<<<<

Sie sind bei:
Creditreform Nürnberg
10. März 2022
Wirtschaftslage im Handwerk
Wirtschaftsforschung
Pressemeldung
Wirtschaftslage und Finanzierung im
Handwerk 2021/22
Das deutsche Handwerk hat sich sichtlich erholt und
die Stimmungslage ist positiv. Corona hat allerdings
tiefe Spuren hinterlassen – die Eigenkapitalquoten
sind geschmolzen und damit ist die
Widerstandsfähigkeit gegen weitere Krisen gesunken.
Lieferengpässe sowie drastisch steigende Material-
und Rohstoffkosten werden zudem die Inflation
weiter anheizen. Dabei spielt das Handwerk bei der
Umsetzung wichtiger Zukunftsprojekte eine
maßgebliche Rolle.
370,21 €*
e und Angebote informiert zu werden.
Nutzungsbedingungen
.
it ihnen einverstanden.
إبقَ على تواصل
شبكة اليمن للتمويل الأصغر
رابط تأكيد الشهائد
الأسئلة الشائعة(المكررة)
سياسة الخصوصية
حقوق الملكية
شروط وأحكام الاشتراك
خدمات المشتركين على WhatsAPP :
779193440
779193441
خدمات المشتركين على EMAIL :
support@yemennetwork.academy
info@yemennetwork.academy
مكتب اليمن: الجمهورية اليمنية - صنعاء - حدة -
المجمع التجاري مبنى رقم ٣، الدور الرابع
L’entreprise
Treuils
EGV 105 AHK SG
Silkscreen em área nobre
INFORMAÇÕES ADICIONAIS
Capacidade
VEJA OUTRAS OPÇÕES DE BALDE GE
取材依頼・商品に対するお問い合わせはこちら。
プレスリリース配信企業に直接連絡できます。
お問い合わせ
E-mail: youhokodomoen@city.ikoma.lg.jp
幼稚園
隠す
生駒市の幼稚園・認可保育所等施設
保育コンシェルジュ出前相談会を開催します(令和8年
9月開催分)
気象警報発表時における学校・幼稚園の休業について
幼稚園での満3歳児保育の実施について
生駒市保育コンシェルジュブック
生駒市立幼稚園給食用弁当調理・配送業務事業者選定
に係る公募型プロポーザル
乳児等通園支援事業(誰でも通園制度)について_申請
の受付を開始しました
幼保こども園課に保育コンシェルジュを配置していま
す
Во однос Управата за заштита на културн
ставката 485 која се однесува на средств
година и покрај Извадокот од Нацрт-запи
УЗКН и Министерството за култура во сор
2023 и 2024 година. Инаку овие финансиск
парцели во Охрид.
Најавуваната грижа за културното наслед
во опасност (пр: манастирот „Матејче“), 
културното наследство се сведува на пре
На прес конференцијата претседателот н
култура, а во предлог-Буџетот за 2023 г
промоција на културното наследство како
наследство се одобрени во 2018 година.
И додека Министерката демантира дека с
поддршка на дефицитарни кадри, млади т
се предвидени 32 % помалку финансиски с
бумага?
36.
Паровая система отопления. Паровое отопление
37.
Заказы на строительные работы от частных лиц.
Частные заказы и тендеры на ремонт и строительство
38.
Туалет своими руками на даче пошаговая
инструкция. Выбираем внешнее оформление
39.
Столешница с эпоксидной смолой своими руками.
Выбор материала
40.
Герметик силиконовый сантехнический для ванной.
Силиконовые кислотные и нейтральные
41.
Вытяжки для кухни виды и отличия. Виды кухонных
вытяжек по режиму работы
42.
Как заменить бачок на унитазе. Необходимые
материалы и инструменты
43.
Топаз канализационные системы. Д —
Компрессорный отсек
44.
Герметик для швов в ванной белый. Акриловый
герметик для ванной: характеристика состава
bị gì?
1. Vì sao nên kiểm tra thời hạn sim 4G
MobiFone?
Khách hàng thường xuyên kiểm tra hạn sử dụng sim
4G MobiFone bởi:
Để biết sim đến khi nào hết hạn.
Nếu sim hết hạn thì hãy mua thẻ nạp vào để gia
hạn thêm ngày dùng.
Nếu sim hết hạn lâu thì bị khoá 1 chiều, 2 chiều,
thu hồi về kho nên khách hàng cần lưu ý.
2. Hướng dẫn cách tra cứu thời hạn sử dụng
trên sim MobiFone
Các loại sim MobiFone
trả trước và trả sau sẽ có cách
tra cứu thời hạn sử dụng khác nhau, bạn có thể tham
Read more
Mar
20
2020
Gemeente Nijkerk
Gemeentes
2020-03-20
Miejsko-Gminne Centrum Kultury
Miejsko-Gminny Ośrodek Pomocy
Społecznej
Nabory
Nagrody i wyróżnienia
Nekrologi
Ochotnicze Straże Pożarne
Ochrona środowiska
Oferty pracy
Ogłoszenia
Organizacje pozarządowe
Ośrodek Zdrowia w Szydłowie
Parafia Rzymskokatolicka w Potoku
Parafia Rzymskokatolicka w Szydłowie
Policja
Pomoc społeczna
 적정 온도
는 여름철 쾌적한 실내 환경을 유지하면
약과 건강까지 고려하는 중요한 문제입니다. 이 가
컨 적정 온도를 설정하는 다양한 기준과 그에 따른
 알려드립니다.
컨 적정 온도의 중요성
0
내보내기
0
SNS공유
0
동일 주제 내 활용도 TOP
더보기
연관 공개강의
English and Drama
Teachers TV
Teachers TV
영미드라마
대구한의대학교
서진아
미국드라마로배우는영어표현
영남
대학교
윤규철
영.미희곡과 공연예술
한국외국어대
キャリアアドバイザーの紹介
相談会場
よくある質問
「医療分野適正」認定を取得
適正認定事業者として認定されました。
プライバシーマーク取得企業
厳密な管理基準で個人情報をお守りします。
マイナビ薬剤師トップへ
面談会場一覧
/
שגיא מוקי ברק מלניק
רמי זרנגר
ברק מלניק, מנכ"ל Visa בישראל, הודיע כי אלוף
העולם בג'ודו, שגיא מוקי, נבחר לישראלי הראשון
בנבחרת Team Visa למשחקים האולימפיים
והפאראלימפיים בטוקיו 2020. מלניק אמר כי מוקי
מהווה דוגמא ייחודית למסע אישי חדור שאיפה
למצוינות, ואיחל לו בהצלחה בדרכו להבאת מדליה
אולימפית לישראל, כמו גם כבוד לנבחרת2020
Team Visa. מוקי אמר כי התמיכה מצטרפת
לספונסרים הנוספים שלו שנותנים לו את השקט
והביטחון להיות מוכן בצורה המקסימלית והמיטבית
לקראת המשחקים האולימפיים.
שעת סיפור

>>>>

• Exercise requirements: Express every line of text in the rows above as a Markdown table with two columns, No. for the line's number and Text for the line itself, leaving out blank lines.

• Response:
| No. | Text |
|---|---|
| 1 | Sie sind bei: |
| 2 | Creditreform Nürnberg |
| 3 | 10. März 2022 |
| 4 | Wirtschaftslage im Handwerk |
| 5 | Wirtschaftsforschung |
| 6 | Pressemeldung |
| 7 | Wirtschaftslage und Finanzierung im |
| 8 | Handwerk 2021/22 |
| 9 | Das deutsche Handwerk hat sich sichtlich erholt und |
| 10 | die Stimmungslage ist positiv. Corona hat allerdings |
| 11 | tiefe Spuren hinterlassen – die Eigenkapitalquoten |
| 12 | sind geschmolzen und damit ist die |
| 13 | Widerstandsfähigkeit gegen weitere Krisen gesunken. |
| 14 | Lieferengpässe sowie drastisch steigende Material- |
| 15 | und Rohstoffkosten werden zudem die Inflation |
| 16 | weiter anheizen. Dabei spielt das Handwerk bei der |
| 17 | Umsetzung wichtiger Zukunftsprojekte eine |
| 18 | maßgebliche Rolle. |
| 19 | 370,21 €* |
| 20 | e und Angebote informiert zu werden. |
| 21 | Nutzungsbedingungen |
| 22 | . |
| 23 | it ihnen einverstanden. |
| 24 | إبقَ على تواصل |
| 25 | شبكة اليمن للتمويل الأصغر |
| 26 | رابط تأكيد الشهائد |
| 27 | الأسئلة الشائعة(المكررة) |
| 28 | سياسة الخصوصية |
| 29 | حقوق الملكية |
| 30 | شروط وأحكام الاشتراك |
| 31 | خدمات المشتركين على WhatsAPP : |
| 32 | 779193440 |
| 33 | 779193441 |
| 34 | خدمات المشتركين على EMAIL : |
| 35 | support@yemennetwork.academy |
| 36 | info@yemennetwork.academy |
| 37 | مكتب اليمن: الجمهورية اليمنية - صنعاء - حدة - |
| 38 | المجمع التجاري مبنى رقم ٣، الدور الرابع |
| 39 | L’entreprise |
| 40 | Treuils |
| 41 | EGV 105 AHK SG |
| 42 | Silkscreen em área nobre |
| 43 | INFORMAÇÕES ADICIONAIS |
| 44 | Capacidade |
| 45 | VEJA OUTRAS OPÇÕES DE BALDE GE |
| 46 | 取材依頼・商品に対するお問い合わせはこちら。 |
| 47 | プレスリリース配信企業に直接連絡できます。 |
| 48 | お問い合わせ |
| 49 | E-mail: youhokodomoen@city.ikoma.lg.jp |
| 50 | 幼稚園 |
| 51 | 隠す |
| 52 | 生駒市の幼稚園・認可保育所等施設 |
| 53 | 保育コンシェルジュ出前相談会を開催します(令和8年 |
| 54 | 9月開催分) |
| 55 | 気象警報発表時における学校・幼稚園の休業について |
| 56 | 幼稚園での満3歳児保育の実施について |
| 57 | 生駒市保育コンシェルジュブック |
| 58 | 生駒市立幼稚園給食用弁当調理・配送業務事業者選定 |
| 59 | に係る公募型プロポーザル |
| 60 | 乳児等通園支援事業(誰でも通園制度)について_申請 |
| 61 | の受付を開始しました |
| 62 | 幼保こども園課に保育コンシェルジュを配置していま |
| 63 | す |
| 64 | Во однос Управата за заштита на културн |
| 65 | ставката 485 која се однесува на средств |
| 66 | година и покрај Извадокот од Нацрт-запи |
| 67 | УЗКН и Министерството за култура во сор |
| 68 | 2023 и 2024 година. Инаку овие финансиск |
| 69 | парцели во Охрид. |
| 70 | Најавуваната грижа за културното наслед |
| 71 | во опасност (пр: манастирот „Матејче“),  |
| 72 | културното наследство се сведува на пре |
| 73 | На прес конференцијата претседателот н |
| 74 | култура, а во предлог-Буџетот за 2023 г |
| 75 | промоција на културното наследство како |
| 76 | наследство се одобрени во 2018 година. |
| 77 | И додека Министерката демантира дека с |
| 78 | поддршка на дефицитарни кадри, млади т |
| 79 | се предвидени 32 % помалку финансиски с |
| 80 | бумага? |
| 81 | 36. |
| 82 | Паровая система отопления. Паровое отопление |
| 83 | 37. |
| 84 | Заказы на строительные работы от частных лиц. |
| 85 | Частные заказы и тендеры на ремонт и строительство |
| 86 | 38. |
| 87 | Туалет своими руками на даче пошаговая |
| 88 | инструкция. Выбираем внешнее оформление |
| 89 | 39. |
| 90 | Столешница с эпоксидной смолой своими руками. |
| 91 | Выбор материала |
| 92 | 40. |
| 93 | Герметик силиконовый сантехнический для ванной. |
| 94 | Силиконовые кислотные и нейтральные |
| 95 | 41. |
| 96 | Вытяжки для кухни виды и отличия. Виды кухонных |
| 97 | вытяжек по режиму работы |
| 98 | 42. |
| 99 | Как заменить бачок на унитазе. Необходимые |
| 100 | материалы и инструменты |
| 101 | 43. |
| 102 | Топаз канализационные системы. Д — |
| 103 | Компрессорный отсек |
| 104 | 44. |
| 105 | Герметик для швов в ванной белый. Акриловый |
| 106 | герметик для ванной: характеристика состава |
| 107 | bị gì? |
| 108 | 1. Vì sao nên kiểm tra thời hạn sim 4G |
| 109 | MobiFone? |
| 110 | Khách hàng thường xuyên kiểm tra hạn sử dụng sim |
| 111 | 4G MobiFone bởi: |
| 112 | Để biết sim đến khi nào hết hạn. |
| 113 | Nếu sim hết hạn thì hãy mua thẻ nạp vào để gia |
| 114 | hạn thêm ngày dùng. |
| 115 | Nếu sim hết hạn lâu thì bị khoá 1 chiều, 2 chiều, |
| 116 | thu hồi về kho nên khách hàng cần lưu ý. |
| 117 | 2. Hướng dẫn cách tra cứu thời hạn sử dụng |
| 118 | trên sim MobiFone |
| 119 | Các loại sim MobiFone |
| 120 | trả trước và trả sau sẽ có cách |
| 121 | tra cứu thời hạn sử dụng khác nhau, bạn có thể tham |
| 122 | Read more |
| 123 | Mar |
| 124 | 20 |
| 125 | 2020 |
| 126 | Gemeente Nijkerk |
| 127 | Gemeentes |
| 128 | 2020-03-20 |
| 129 | Miejsko-Gminne Centrum Kultury |
| 130 | Miejsko-Gminny Ośrodek Pomocy |
| 131 | Społecznej |
| 132 | Nabory |
| 133 | Nagrody i wyróżnienia |
| 134 | Nekrologi |
| 135 | Ochotnicze Straże Pożarne |
| 136 | Ochrona środowiska |
| 137 | Oferty pracy |
| 138 | Ogłoszenia |
| 139 | Organizacje pozarządowe |
| 140 | Ośrodek Zdrowia w Szydłowie |
| 141 | Parafia Rzymskokatolicka w Potoku |
| 142 | Parafia Rzymskokatolicka w Szydłowie |
| 143 | Policja |
| 144 | Pomoc społeczna |
| 145 |  적정 온도 |
| 146 | 는 여름철 쾌적한 실내 환경을 유지하면 |
| 147 | 약과 건강까지 고려하는 중요한 문제입니다. 이 가 |
| 148 | 컨 적정 온도를 설정하는 다양한 기준과 그에 따른 |
| 149 |  알려드립니다. |
| 150 | 컨 적정 온도의 중요성 |
| 151 | 0 |
| 152 | 내보내기 |
| 153 | 0 |
| 154 | SNS공유 |
| 155 | 0 |
| 156 | 동일 주제 내 활용도 TOP |
| 157 | 더보기 |
| 158 | 연관 공개강의 |
| 159 | English and Drama |
| 160 | Teachers TV |
| 161 | Teachers TV |
| 162 | 영미드라마 |
| 163 | 대구한의대학교 |
| 164 | 서진아 |
| 165 | 미국드라마로배우는영어표현 |
| 166 | 영남 |
| 167 | 대학교 |
| 168 | 윤규철 |
| 169 | 영.미희곡과 공연예술 |
| 170 | 한국외국어대 |
| 171 | キャリアアドバイザーの紹介 |
| 172 | 相談会場 |
| 173 | よくある質問 |
| 174 | 「医療分野適正」認定を取得 |
| 175 | 適正認定事業者として認定されました。 |
| 176 | プライバシーマーク取得企業 |
| 177 | 厳密な管理基準で個人情報をお守りします。 |
| 178 | マイナビ薬剤師トップへ |
| 179 | 面談会場一覧 |
| 180 | / |
| 181 | שגיא מוקי ברק מלניק |
| 182 | רמי זרנגר |
| 183 | ברק מלניק, מנכ"ל Visa בישראל, הודיע כי אלוף |
| 184 | העולם בג'ודו, שגיא מוקי, נבחר לישראלי הראשון |
| 185 | בנבחרת Team Visa למשחקים האולימפיים |
| 186 | והפאראלימפיים בטוקיו 2020. מלניק אמר כי מוקי |
| 187 | מהווה דוגמא ייחודית למסע אישי חדור שאיפה |
| 188 | למצוינות, ואיחל לו בהצלחה בדרכו להבאת מדליה |
| 189 | אולימפית לישראל, כמו גם כבוד לנבחרת2020 |
| 190 | Team Visa. מוקי אמר כי התמיכה מצטרפת |
| 191 | לספונסרים הנוספים שלו שנותנים לו את השקט |
| 192 | והביטחון להיות מוכן בצורה המקסימלית והמיטבית |
| 193 | לקראת המשחקים האולימפיים. |
| 194 | שעת סיפור |